Assessing Associations Between Personality Traits And Protective Behavioural Strategies Among Young Female University Students

The study focused on examining the use of “Protective Behavioral Strategies (PBS)” among young female university students. The body of research assessing PBS has been growing in recent times as they can be utilized to help individuals be more responsible and, therefore, safer when drinking. PBS are cognitive-behavioral strategies, such as alternating between water and alcoholic drinks, setting a limit on the number of drinks consumed, or using a designated driver, that can help individuals to reduce their alcohol consumption.

In turn, by reducing alcohol consumption, PBS can help to reduce the number of related negative consequences that someone may experience after alcohol consumption (Martens et al., 2005). For interventions aimed at encouraging responsible drinking behaviors, PBS are seen as potential components that could be utilized by a wide range of individuals and across many environments.

How was this study conducted?

Very few previous examinations of PBS have included personality or a focus on one gender. The current study presented a novel approach by assessing the associations among personality, PBS, alcohol consumption, and sexual behavior in Irish, female university students.

Participants completed six questionnaires online asking about their own personality, PBS use in situations where there were drinking alcohol, social desirability, their level and frequency of alcohol consumption within the last six months, sexual intercourse, and alcohol-related negative sexual consequences at the times when they had consumed alcohol. Everyone who took part in the study was female, between the ages of 18 to 25 years (N = 749, M = 20.22, SD = 1.79), and 92.2% of the sample reported their nationality as Irish.

What was found?

Through hierarchical multiple regression, we found that PBS were significantly associated with sex-related negative consequences, where individuals who used more PBS were less likely to report experiencing sex-related negative consequences. The finding gives further support to the use of PBS for helping these individuals to be safer when drinking and in turn, experience fewer negative consequences. As would be expected from the above results, it was also found that PBS had medium, negative correlations with the level of alcohol frequency and consumption. For the individuals who took part in the study when they used PBS there were more likely to consume less alcohol.
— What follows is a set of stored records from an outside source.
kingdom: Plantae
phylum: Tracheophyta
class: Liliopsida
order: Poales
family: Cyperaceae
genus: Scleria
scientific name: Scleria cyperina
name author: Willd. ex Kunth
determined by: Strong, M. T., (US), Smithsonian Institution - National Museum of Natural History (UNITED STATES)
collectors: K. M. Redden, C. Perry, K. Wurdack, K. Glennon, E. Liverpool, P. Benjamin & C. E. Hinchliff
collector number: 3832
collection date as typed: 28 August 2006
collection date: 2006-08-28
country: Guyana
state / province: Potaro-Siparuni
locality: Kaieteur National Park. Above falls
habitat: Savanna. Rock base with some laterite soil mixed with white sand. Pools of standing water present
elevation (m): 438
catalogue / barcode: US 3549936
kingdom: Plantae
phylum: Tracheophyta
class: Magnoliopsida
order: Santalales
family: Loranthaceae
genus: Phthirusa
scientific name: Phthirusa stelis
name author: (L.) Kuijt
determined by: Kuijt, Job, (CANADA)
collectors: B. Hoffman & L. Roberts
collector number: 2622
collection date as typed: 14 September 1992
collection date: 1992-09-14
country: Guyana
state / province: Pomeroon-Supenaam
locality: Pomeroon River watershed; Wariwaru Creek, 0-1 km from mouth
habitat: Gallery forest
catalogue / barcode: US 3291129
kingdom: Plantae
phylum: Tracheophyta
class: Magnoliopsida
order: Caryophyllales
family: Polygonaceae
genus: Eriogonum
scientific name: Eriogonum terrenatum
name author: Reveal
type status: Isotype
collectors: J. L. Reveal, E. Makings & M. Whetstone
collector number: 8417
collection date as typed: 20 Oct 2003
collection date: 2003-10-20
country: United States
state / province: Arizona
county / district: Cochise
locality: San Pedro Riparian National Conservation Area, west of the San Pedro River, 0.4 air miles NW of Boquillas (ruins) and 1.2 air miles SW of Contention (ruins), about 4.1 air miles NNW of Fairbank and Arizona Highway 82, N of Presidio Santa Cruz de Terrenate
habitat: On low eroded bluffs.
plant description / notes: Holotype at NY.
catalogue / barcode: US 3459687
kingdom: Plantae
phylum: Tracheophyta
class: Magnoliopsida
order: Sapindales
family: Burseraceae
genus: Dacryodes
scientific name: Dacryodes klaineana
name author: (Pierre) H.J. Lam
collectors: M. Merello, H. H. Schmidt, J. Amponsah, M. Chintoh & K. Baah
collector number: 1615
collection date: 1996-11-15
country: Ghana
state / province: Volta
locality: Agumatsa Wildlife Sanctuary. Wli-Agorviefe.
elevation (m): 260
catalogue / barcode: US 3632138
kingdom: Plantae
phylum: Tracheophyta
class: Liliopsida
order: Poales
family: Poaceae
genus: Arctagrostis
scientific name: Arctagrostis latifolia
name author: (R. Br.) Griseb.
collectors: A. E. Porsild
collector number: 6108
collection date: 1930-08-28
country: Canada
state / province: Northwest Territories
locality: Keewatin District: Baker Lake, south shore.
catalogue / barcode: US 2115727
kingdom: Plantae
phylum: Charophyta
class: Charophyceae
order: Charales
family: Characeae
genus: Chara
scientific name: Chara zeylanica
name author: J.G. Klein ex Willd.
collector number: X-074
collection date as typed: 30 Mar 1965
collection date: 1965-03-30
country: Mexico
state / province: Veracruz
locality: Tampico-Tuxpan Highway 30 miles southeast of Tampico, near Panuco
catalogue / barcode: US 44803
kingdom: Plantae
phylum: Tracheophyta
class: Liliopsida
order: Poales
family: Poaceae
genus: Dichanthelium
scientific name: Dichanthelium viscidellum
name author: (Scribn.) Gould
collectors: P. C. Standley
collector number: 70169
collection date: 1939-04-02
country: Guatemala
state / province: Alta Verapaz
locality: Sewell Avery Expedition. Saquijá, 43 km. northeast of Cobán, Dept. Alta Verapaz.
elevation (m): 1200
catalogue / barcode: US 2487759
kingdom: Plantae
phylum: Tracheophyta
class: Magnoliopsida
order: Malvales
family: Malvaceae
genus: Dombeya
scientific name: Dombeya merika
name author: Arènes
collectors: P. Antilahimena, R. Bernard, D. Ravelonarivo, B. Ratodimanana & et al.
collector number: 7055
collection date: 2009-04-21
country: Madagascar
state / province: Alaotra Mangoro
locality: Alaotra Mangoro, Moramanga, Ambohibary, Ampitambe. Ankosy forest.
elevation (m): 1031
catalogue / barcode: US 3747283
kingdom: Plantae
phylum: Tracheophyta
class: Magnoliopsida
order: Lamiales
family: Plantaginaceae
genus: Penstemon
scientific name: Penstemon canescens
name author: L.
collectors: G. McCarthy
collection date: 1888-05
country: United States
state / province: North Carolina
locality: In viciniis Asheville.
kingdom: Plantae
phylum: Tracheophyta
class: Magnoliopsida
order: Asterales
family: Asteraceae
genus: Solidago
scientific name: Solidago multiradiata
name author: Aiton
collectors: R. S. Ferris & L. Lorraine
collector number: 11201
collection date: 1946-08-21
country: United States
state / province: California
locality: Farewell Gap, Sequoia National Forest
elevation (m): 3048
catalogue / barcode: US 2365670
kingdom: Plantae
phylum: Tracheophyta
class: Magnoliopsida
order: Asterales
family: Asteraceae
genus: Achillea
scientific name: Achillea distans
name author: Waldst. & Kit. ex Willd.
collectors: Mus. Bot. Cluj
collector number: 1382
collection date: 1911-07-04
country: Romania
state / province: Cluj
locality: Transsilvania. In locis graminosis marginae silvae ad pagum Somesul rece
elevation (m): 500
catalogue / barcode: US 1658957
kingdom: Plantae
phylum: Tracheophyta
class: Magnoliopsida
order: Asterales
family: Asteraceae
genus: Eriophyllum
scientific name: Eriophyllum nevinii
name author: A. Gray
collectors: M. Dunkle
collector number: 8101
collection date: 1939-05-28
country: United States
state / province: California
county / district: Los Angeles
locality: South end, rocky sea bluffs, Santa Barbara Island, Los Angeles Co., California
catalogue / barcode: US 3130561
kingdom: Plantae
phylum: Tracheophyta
The study included a focus on personality and measured openness, conscientiousness, extraversion, agreeableness, and neuroticism. Openness was the only personality dimension found to be significantly correlated with sex-related negative consequences. Individuals with high openness scores were more likely to report having experienced sex-related negative consequences.

Caution should be taken when interpreting this result. Higher levels of openness could suggest that these individuals are more willing to report and talk about their alcohol consumption and related sexual experiences, rather than being different in their use of PBS, and associated alcohol and sexual behavior. It could be that these individuals are more open about these experiences than being different in PBS use, alcohol consumption, and/or sexual experiences. Related to this, it was found that openness had a small, positive correlation with PBS use, suggesting that individuals high in openness were more likely to employ PBS, and then potentially consume less alcohol.

How could the results be used in the future?

There is little research examining personality, PBS, alcohol consumption, and sex-related negative consequences in-depth for specific population groups and situations. Therefore, this study with its focus on young, Irish, female university students provides a unique contribution to the literature. Similar to previous investigations, the study did find that those who used more PBS consumed less alcohol and, in turn, reported experiencing fewer sex-related negative consequences.

For young Irish female university students, in particular, it was found that openness was associated with more use of PBS. In practical terms when looking at developing drinking interventions for this group, further investigations need to be conducted to assess the mechanisms for how openness is resulting in more use of PBS. Are these individuals more likely to employ PBS and/or are they more experienced when consuming alcohol because they’re more open to new experiences? Or are they more likely to discuss and report similar experiences to others?

The supportive body of research behind PBS is growing with more evidence showing that their use is linked to lower alcohol consumption and in turn, reductions in sex-related negative consequences. Therefore, it may be possible to develop PBS-based single-component preventative interventions aimed at reducing alcohol consumption, but also more advanced interventions aimed at reducing risky sexual behavior. More in-depth assessments are needed around the associations and mechanism that may exist among personality, PBS, alcohol consumption and sexual behavior before it will be possible to develop successful focused PBS-based preventative interventions.

These findings are described in the article entitled The associations among personality, alcohol-related Protective Behavioural Strategies (PBS), alcohol consumption and sexual intercourse in Irish, female college students, recently published in the journal Addictive Behaviors Reports. This work was conducted by Sinéad Moylett and Brian M. Hughes from the National University of Ireland Galway.